Gluten Free, Dairy Free, Paleo and Faster Way to Fat Loss friendly Healthy Pumpkin Muffins with Chocolate Chips.
- 2 1/4 cups of Rolled Oats (I use Gluten Free) You will Pulse the oats. See notes below.
- 1 teaspoon Baking Soda
- 1 teaspoon Baking Powder
- 1 teaspoon Cinnamon
- 2 teaspoon Pumpkin Pie Spice
- 1 cup of canned pumpkin puree.
- 2 eggs
- 2 Tablespoon Avocado oil
- 1/2 cup unsweetened Almond Milk
- 1 Tablespoon Vanilla
- 1/2 cup Pure Maple Syrup
- 1/4 cup Unsweetened Apple Sauce
- 1/2 cup of Dark Chocolate Chips (minis work well too)
Preheat oven to 350ºF.
Spray muffin tin with non-stick spray. Gluten-free muffins often stick to paper muffin liners. Do not use paper liners with these muffins. Trust me.

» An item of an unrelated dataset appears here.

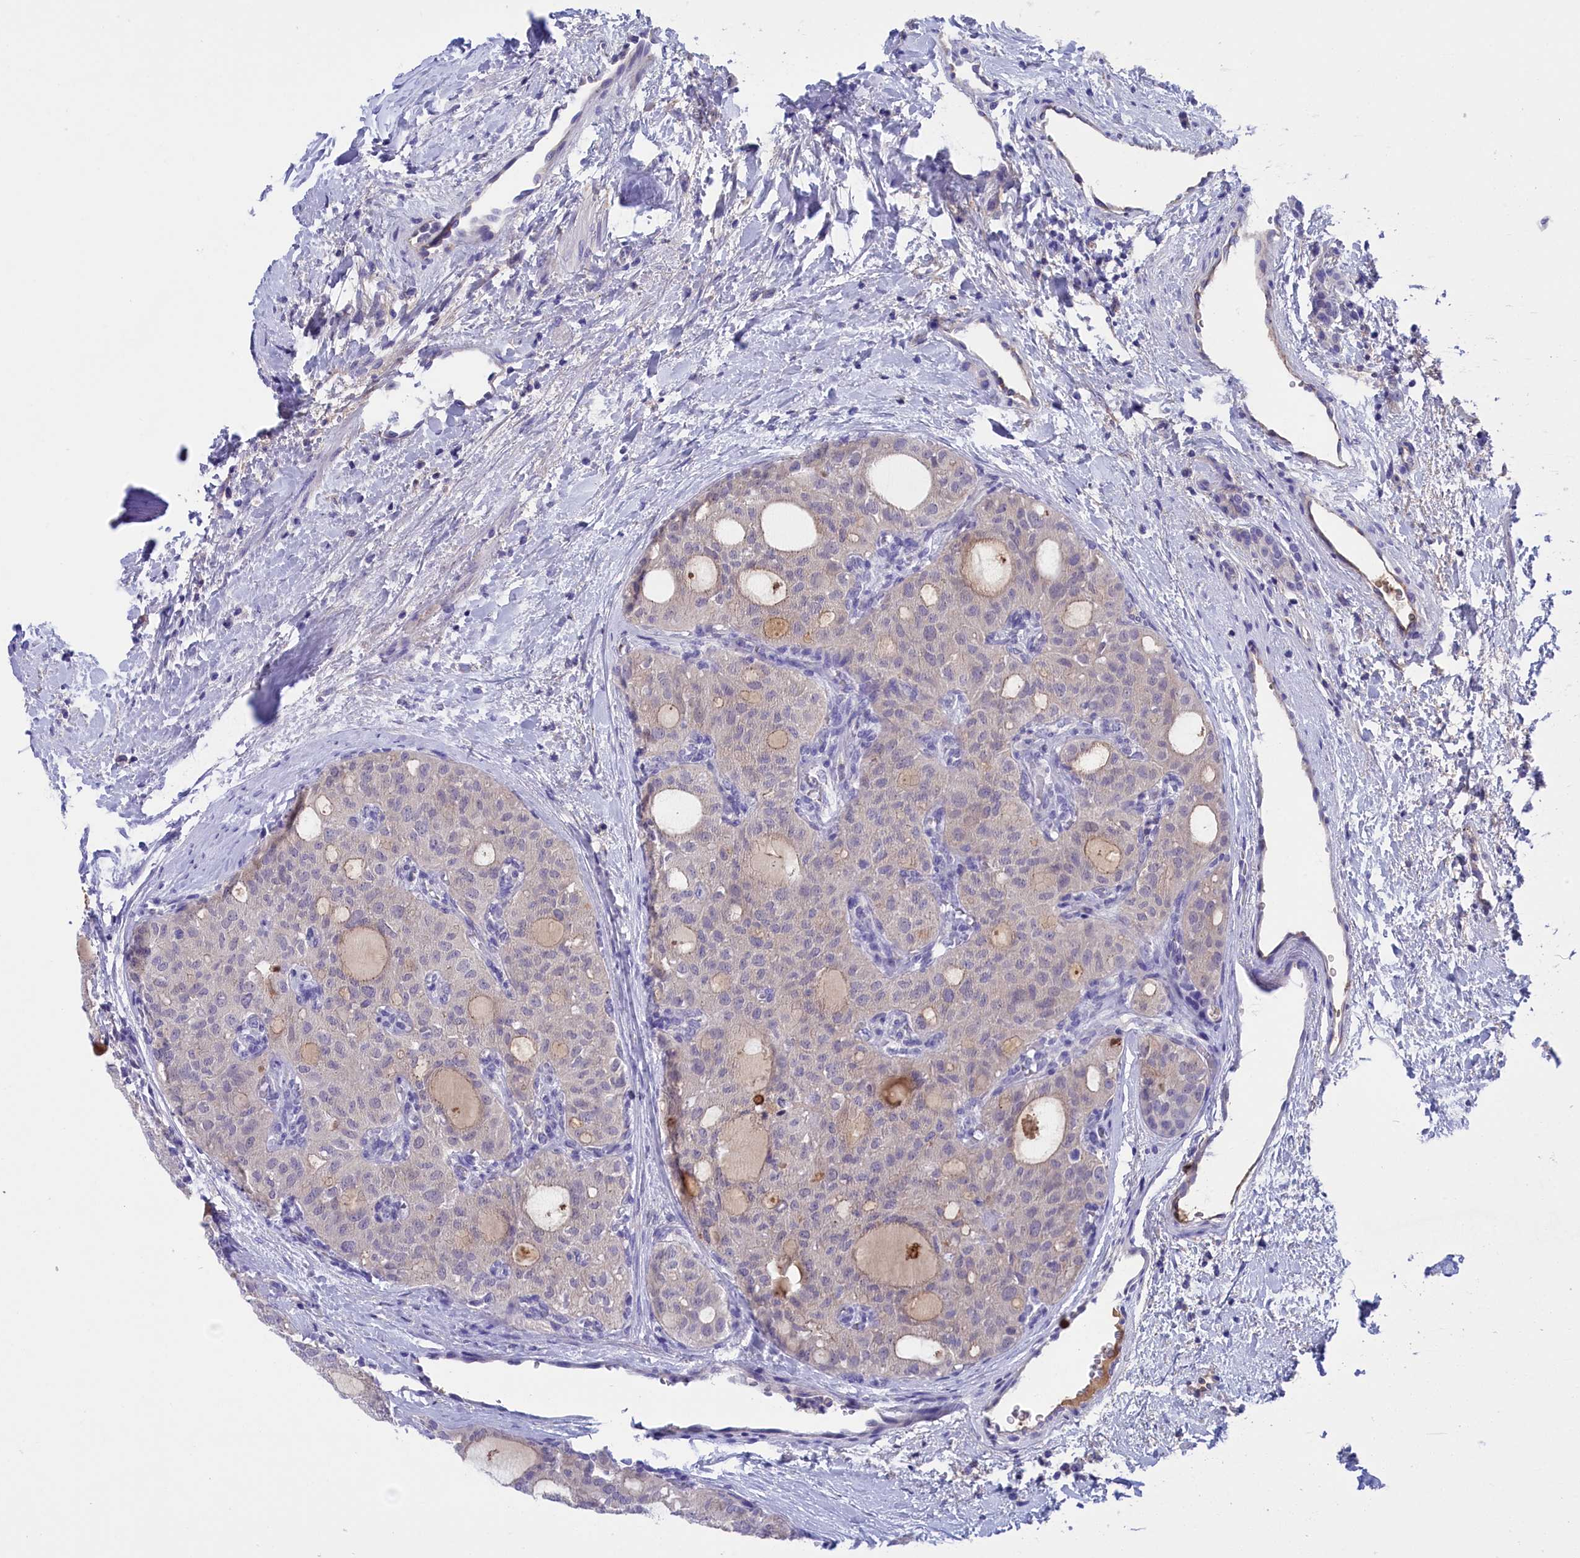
{"staining": {"intensity": "negative", "quantity": "none", "location": "none"}, "tissue": "thyroid cancer", "cell_type": "Tumor cells", "image_type": "cancer", "snomed": [{"axis": "morphology", "description": "Follicular adenoma carcinoma, NOS"}, {"axis": "topography", "description": "Thyroid gland"}], "caption": "This histopathology image is of thyroid cancer stained with immunohistochemistry to label a protein in brown with the nuclei are counter-stained blue. There is no positivity in tumor cells.", "gene": "STYX", "patient": {"sex": "male", "age": 75}}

Use a food processor or blender to pulse oats.
Whisk dry ingredients and spices together in a large bowl.
Add pumpkin puree, avocado oil, almond milk, eggs, unsweetened applesauce, maple syrup, and vanilla white to a medium-size bowl, and mix thoroughly.
Add the wet ingredients to dry the ingredients, and mix well.
Fold in the chocolate chips.
Fill muffin tins most of the way full. Evenly disperse between muffin tins.
Bake about 20-22 minutes or until toothpick is clean when inserted into the center.
Remove muffins and allow to cool on a cooling rack.
Makes 12 muffins.
- Use a food processor or blender to pulse oats. This will make the flour consistency.
- Gluten-free muffins often stick to paper muffin liners so I suggest not using them.